━━━━━ TEXT BLOCK ━━━━━

Cocaine Found In Shuttle Processing Facility

Article written: 14 Jan , 2010
Updated: 26 Apr , 2016
by

[/caption]
A small amount of cocaine was found in a restricted area of the processing hangar for shuttle Discovery at Kennedy Space Center, NASA is launching an extensive investigation into the incident. KSC spokeswoman Lisa Malone said the substance was found by a United Space Alliance worker in a hallway outside two bathrooms and a janitor’s closet, in an area where workers have to swipe their identification cards to enter. Every one of the approximately 200 people who were in the Orbital Processing Facility 3 would be easily identified, NASA says, and added Discovery’s planned launch in March should not be impacted by this event.

“This is a rare and isolated incident, and I’m disappointed that it happened, but it should not detract from the outstanding work that is being done by a dedicated team on a daily basis,” Kennedy Space
Center Director Bob Cabana said. “We are conducting an investigation and working with center security and law enforcement officials to get to the bottom of it. We have multiple checks and balances in place to ensure the work on the orbiter is done correctly, and I have no concern for Discovery’s fitness for flight.”

━━━━━

◆ **TASK STATEMENT**
Extract everything from "Cocaine Found In" down to "by this event." in the article on cocaine found in the shuttle processing facility. The rows that come next are separate material, unrelated to the article.

━━━━━ MATERIAL SUPPLIED ━━━━━

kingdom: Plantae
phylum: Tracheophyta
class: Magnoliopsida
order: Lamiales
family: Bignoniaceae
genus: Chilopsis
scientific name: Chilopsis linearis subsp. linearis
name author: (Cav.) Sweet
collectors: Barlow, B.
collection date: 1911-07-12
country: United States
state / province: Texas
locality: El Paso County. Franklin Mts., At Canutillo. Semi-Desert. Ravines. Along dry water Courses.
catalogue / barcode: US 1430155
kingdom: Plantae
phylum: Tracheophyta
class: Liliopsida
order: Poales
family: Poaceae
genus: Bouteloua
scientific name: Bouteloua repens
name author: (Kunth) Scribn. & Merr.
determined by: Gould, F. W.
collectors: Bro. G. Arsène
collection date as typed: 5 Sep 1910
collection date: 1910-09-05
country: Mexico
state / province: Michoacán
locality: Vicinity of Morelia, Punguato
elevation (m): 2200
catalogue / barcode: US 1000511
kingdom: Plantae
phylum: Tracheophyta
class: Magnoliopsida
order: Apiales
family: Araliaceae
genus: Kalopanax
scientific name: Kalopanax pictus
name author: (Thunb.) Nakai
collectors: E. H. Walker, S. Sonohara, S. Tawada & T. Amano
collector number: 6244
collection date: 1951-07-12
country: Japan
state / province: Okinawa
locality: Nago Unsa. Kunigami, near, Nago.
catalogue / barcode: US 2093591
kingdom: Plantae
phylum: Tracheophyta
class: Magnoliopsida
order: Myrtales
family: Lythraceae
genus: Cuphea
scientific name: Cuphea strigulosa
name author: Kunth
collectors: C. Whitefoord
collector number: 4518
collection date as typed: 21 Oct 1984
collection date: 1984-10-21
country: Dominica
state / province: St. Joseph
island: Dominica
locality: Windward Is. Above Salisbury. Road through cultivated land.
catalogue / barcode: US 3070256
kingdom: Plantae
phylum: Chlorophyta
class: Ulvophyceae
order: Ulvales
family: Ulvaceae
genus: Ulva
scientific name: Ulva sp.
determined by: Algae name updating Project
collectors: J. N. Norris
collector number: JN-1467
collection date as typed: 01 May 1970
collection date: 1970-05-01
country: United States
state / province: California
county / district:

━━━━━

◆ **RESULT BELOW**
Cocaine Found In Shuttle Processing Facility

Article written: 14 Jan , 2010
Updated: 26 Apr , 2016
by

[/caption]
A small amount of cocaine was found in a restricted area of the processing hangar for shuttle Discovery at Kennedy Space Center, NASA is launching an extensive investigation into the incident. KSC spokeswoman Lisa Malone said the substance was found by a United Space Alliance worker in a hallway outside two bathrooms and a janitor’s closet, in an area where workers have to swipe their identification cards to enter. Every one of the approximately 200 people who were in the Orbital Processing Facility 3 would be easily identified, NASA says, and added Discovery’s planned launch in March should not be impacted by this event.